■ **Excerpted passage**
Content starts

Our model system of study utilized genetically defined HCV subgenomic RNA replicons that differed at single sites in the NS5A encoding region which have been shown to significantly influence viral replication fitness (33). The K2040 HCV replicon was maintained as a single dominant sequence even in long-term culture, while by contrast, the L2198S replicon evolved into the HP variant during the same culture period. The evolved HP replicon is effective at blocking virus-induced IRF-3 activation (10), and we found the basal level of active IRF-3 and IFN-β expression observed in cells harboring the progenitor L2198S sequence was completely suppressed in Huh7-HP cells. This indicates that the HP replicon gained the advantage of completely blocking the IRF-3 component of the host response. These observations provide strong support for the concept that HCV replication fitness and persistence are dependent in part upon virus-directed processes that control the host response to infection. Our HCV replicon systems now provide an in vitro model from which to characterize and contrast virus-host interactions in the dynamic context of the innate host response triggered by HCV RNA replication.
HCV RNA replication has the capacity to induce a host response that includes IRF action, IFN-β production, and ISG expression.

Content ends

■ **Directions for this task**
In the HCV replicon passage, which replicon evolved into the HP variant during long-term culture?

■ **Data extracts**
Content starts

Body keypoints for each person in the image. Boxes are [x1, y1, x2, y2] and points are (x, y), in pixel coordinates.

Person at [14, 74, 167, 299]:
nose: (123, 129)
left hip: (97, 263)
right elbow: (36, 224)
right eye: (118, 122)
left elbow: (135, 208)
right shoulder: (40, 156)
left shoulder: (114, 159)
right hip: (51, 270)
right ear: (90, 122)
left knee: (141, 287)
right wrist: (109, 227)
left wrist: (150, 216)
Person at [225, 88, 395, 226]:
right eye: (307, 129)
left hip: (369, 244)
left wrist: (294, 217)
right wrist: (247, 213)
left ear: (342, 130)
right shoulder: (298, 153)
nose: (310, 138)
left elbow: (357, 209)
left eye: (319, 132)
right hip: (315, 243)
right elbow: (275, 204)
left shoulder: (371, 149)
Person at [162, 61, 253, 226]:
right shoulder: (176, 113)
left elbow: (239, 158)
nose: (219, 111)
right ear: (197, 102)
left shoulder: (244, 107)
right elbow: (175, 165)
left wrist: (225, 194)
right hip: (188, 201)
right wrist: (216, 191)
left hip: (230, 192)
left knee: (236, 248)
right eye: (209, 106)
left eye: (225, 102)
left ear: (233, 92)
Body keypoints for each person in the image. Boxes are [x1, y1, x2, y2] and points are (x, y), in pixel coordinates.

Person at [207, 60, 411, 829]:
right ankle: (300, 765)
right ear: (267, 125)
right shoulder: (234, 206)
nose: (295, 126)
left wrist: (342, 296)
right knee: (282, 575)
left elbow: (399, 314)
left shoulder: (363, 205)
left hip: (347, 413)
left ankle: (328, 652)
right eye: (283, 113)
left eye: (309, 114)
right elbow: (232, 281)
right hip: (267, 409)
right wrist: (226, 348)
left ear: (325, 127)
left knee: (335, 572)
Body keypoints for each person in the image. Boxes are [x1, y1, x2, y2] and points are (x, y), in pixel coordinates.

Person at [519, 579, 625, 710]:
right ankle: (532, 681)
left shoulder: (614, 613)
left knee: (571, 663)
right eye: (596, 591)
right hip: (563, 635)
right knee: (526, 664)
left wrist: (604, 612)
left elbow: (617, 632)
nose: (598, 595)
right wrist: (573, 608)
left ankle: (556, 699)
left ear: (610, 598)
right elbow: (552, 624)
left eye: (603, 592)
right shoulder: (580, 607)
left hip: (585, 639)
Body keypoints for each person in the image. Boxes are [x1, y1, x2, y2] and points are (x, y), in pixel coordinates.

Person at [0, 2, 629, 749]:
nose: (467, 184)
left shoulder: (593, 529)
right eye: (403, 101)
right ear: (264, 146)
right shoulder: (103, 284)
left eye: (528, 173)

Content ends

■ **Answer space**
The L2198S replicon.